Although I knew I didn’t sound “Salvadoran” and that I wouldn’t be mistaken for a native speaker of any Latin American country for that matter, I never worried that I sounded “white” or “gringa” — at least not in recent years.

“You told me I don’t have an accent!” I said to Carlos after receiving yet another Youtube comment, and Carlos insisted very sincerely that I don’t. Perhaps he’s blinded by love, but then I think back on all the people over the years who have so enthusiastically complimented my Spanish – did they just mean it was good compared to other gringos?

“Wow! Your Spanish is so good!” I’ve been told in both Spanish and English – but what is “good” Spanish? Does the fact that I can do more than ask where el baño is make me a success?

Do I speak better than the white “abogados” and used car dealers on local Spanish-language channels whose mispronunciations make me cringe? Better than college girls who go to Cancun on Spring break and get drunk while wearing over-sized sombreros? Better than Dora the Explorer or Erik Estrada? What standard have I surpassed exactly?

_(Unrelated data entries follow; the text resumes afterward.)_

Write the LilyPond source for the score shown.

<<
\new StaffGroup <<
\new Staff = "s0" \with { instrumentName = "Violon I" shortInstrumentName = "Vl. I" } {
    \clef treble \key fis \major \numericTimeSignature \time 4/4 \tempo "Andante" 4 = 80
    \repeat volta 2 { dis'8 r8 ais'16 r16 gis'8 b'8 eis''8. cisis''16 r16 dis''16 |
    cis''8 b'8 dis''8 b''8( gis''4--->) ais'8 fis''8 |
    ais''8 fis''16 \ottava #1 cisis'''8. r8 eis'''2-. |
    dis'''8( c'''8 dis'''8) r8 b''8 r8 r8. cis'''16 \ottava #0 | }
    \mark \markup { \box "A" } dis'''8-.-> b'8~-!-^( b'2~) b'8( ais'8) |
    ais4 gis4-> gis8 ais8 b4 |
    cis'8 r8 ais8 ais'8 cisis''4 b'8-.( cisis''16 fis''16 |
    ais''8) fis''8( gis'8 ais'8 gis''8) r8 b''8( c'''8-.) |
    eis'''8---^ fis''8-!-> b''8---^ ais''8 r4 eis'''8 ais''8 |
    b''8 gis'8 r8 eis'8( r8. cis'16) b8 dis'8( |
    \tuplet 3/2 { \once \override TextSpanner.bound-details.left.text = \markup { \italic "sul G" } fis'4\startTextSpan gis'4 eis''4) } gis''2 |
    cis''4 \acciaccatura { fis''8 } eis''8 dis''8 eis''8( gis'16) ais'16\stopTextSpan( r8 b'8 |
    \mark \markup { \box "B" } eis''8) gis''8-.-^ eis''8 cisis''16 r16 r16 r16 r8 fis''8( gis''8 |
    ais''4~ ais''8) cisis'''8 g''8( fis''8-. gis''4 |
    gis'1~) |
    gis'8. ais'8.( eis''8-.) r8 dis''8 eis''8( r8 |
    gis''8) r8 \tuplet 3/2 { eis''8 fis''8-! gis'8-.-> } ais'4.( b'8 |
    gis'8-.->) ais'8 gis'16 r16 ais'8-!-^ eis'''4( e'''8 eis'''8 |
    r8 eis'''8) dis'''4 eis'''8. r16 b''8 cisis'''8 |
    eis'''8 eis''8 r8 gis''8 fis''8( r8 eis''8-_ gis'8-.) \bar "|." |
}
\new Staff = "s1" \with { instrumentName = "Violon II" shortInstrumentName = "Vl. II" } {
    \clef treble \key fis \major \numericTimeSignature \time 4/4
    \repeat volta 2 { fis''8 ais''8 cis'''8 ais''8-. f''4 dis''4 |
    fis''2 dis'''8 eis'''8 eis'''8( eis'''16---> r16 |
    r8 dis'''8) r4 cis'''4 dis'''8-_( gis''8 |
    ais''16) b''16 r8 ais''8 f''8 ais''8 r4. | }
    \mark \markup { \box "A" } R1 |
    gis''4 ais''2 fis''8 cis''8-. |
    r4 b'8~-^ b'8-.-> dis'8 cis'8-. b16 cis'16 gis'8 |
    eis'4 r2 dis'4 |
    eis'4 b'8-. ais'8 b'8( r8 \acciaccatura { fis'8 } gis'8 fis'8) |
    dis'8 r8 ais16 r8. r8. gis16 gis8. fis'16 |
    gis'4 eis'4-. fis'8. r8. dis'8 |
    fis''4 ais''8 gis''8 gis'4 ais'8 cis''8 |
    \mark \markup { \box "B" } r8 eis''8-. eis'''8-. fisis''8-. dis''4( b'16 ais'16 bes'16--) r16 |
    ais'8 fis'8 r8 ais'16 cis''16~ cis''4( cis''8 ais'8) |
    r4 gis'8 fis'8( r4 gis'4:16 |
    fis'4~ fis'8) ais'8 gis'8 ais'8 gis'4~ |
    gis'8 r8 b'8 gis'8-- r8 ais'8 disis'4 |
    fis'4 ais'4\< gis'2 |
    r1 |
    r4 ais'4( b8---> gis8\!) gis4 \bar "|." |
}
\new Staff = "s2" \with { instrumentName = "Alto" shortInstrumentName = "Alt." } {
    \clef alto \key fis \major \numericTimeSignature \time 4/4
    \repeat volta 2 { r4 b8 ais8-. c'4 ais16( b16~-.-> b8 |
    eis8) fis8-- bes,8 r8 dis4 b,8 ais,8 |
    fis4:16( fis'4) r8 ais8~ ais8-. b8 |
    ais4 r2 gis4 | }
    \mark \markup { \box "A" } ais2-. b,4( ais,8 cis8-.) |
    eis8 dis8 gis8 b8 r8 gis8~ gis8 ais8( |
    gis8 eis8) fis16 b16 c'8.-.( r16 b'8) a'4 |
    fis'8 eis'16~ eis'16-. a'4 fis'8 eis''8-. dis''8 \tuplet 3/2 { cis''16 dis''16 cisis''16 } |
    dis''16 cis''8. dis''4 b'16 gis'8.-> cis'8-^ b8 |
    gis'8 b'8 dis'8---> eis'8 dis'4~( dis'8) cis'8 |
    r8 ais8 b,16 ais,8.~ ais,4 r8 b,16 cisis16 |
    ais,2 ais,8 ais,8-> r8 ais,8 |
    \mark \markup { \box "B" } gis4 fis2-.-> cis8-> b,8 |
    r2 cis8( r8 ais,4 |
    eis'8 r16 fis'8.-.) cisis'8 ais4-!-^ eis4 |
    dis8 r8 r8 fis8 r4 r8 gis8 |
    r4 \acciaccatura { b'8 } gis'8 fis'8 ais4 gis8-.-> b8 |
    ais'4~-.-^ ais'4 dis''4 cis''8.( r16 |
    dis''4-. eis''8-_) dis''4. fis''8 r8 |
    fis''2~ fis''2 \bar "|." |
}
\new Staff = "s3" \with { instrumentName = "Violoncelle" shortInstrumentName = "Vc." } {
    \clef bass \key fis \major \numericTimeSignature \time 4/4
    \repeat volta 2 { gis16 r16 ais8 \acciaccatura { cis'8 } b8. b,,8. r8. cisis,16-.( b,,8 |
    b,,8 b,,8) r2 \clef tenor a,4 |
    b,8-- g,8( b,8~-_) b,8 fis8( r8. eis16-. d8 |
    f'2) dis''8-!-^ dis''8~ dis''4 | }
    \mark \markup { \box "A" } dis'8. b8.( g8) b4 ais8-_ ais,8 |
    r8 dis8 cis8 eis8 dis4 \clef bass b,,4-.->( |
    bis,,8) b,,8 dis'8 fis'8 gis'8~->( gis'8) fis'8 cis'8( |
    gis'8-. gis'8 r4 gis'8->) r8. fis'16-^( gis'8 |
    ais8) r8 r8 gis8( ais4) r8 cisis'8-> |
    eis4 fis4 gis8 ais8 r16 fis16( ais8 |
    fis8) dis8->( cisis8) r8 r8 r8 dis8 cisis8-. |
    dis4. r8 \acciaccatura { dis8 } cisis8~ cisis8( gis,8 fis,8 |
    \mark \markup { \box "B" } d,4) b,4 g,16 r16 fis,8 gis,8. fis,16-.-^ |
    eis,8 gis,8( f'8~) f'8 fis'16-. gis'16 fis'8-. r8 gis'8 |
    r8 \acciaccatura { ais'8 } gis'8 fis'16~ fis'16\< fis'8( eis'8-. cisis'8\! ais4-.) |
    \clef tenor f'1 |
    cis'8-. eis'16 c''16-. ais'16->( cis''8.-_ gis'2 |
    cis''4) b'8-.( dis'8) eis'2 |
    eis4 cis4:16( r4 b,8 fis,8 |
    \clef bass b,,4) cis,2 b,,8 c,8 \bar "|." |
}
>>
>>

As I read Roque Dalton poems aloud to Carlos in bed last night, asking him to rate my accent on a scale of one to ten, he asked me why I continue to sweat it. “Your accent is cute,” he said, taking the book from my hands and pulling me to him. I eyed him suspiciously, for “cute” is very different from “fluent” or “beautiful” or even “good.” A puppy chasing its tail is cute. A baby babbling gibberish is cute.

“Your accent is perfect,” he amended, and I noted his accent in English, the one I love so much, the one he makes no attempt to refine but which causes misunderstandings for him at fast food drive-thrus.

In the end, I realize, I have a decision to make. I can continue to try to erase my accent or I can embrace it. I’m not sure yet which way I’ll go.

What is your experience with having an accent? What is your native language? What is your second language? How do native speakers of your second language react to your accent? Do you embrace your accent or try to erase it?